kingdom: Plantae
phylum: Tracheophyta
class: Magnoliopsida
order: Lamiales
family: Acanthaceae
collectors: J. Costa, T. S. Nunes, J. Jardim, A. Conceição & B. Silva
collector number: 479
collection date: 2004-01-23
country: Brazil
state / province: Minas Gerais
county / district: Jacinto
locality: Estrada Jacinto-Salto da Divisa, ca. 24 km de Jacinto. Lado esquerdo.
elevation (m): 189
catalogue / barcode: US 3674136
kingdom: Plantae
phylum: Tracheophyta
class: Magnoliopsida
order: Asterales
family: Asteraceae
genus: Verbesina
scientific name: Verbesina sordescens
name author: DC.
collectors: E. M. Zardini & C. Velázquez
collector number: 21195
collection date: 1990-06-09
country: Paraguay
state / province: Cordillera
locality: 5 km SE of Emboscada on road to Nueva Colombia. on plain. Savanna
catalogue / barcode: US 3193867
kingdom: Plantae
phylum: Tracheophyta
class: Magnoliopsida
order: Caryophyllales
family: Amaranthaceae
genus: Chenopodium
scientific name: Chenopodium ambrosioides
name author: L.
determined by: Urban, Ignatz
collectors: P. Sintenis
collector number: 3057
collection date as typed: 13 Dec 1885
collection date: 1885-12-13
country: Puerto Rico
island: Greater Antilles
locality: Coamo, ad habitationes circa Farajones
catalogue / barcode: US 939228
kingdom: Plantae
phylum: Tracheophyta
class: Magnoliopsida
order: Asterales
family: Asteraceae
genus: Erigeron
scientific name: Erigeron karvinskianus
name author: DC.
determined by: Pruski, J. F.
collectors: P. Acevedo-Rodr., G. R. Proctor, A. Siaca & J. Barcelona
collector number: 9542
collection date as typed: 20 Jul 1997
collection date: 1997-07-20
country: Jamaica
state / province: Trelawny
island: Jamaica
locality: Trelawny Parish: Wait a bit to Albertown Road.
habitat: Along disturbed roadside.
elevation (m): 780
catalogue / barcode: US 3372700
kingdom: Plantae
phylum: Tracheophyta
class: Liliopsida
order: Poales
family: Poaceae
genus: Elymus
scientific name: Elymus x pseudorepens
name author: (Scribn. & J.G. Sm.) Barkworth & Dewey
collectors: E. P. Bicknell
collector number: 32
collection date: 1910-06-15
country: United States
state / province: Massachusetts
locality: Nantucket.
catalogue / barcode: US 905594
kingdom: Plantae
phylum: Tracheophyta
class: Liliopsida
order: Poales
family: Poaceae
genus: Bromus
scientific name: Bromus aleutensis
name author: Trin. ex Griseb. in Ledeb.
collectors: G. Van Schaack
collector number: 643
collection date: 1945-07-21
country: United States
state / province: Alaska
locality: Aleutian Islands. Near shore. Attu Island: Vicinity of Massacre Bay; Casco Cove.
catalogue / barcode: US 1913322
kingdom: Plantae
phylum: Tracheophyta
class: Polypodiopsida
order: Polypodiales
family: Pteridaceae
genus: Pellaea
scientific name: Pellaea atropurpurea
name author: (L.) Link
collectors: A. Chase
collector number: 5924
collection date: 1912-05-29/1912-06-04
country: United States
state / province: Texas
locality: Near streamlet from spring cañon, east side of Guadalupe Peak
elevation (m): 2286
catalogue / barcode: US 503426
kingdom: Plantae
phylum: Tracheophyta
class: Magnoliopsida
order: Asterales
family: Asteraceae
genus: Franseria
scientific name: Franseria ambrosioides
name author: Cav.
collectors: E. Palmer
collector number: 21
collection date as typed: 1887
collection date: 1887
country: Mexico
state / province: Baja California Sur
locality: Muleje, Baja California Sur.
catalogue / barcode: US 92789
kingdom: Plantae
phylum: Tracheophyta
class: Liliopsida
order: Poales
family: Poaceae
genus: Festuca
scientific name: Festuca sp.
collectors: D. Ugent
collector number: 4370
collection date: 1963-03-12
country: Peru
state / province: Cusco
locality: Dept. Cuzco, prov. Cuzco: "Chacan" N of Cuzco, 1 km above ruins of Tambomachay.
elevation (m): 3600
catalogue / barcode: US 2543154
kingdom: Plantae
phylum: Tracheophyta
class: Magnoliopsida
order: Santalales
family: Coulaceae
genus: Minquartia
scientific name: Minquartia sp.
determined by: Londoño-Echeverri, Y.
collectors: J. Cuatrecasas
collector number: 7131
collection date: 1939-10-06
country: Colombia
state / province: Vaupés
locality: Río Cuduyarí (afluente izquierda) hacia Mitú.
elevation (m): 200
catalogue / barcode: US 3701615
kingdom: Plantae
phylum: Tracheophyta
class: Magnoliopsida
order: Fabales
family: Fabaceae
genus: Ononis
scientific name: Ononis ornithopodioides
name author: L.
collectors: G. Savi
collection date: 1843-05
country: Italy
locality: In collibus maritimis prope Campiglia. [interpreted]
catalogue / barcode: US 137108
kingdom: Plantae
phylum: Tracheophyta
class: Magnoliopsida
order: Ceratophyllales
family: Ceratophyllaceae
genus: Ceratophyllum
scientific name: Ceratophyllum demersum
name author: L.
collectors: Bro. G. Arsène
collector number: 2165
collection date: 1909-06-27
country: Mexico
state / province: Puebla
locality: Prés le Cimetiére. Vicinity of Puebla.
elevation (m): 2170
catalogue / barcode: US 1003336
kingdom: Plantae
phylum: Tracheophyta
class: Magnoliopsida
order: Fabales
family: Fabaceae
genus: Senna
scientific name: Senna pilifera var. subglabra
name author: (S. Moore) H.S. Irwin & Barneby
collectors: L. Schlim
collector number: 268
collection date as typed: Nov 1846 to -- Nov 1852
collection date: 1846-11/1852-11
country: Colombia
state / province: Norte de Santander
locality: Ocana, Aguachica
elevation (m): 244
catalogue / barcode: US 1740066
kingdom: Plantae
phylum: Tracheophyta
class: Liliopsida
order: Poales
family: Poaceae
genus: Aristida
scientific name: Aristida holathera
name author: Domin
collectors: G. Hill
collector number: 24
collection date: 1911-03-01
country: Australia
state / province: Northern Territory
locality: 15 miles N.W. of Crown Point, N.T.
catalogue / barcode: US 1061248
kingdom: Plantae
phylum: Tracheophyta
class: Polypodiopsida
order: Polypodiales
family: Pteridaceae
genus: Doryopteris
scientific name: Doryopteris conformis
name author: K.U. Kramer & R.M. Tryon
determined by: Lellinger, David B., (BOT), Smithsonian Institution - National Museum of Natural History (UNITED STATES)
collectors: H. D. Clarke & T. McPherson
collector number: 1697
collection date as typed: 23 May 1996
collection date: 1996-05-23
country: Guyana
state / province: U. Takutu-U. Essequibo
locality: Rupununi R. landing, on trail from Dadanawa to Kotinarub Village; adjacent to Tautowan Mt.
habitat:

════════════════

**ВАШЕ ЗАДАНИЕ**
Переименуйте «locality» в «site» в строках от той, что содержит «scientific name: Senna», до последней строки включительно. Приведите эти строки заново, больше ничего в них не меняя.

**РЕЗУЛЬТАТ**
scientific name: Senna pilifera var. subglabra
name author: (S. Moore) H.S. Irwin & Barneby
collectors: L. Schlim
collector number: 268
collection date as typed: Nov 1846 to -- Nov 1852
collection date: 1846-11/1852-11
country: Colombia
state / province: Norte de Santander
site: Ocana, Aguachica
elevation (m): 244
catalogue / barcode: US 1740066
kingdom: Plantae
phylum: Tracheophyta
class: Liliopsida
order: Poales
family: Poaceae
genus: Aristida
scientific name: Aristida holathera
name author: Domin
collectors: G. Hill
collector number: 24
collection date: 1911-03-01
country: Australia
state / province: Northern Territory
site: 15 miles N.W. of Crown Point, N.T.
catalogue / barcode: US 1061248
kingdom: Plantae
phylum: Tracheophyta
class: Polypodiopsida
order: Polypodiales
family: Pteridaceae
genus: Doryopteris
scientific name: Doryopteris conformis
name author: K.U. Kramer & R.M. Tryon
determined by: Lellinger, David B., (BOT), Smithsonian Institution - National Museum of Natural History (UNITED STATES)
collectors: H. D. Clarke & T. McPherson
collector number: 1697
collection date as typed: 23 May 1996
collection date: 1996-05-23
country: Guyana
state / province: U. Takutu-U. Essequibo
site: Rupununi R. landing, on trail from Dadanawa to Kotinarub Village; adjacent to Tautowan Mt.
habitat:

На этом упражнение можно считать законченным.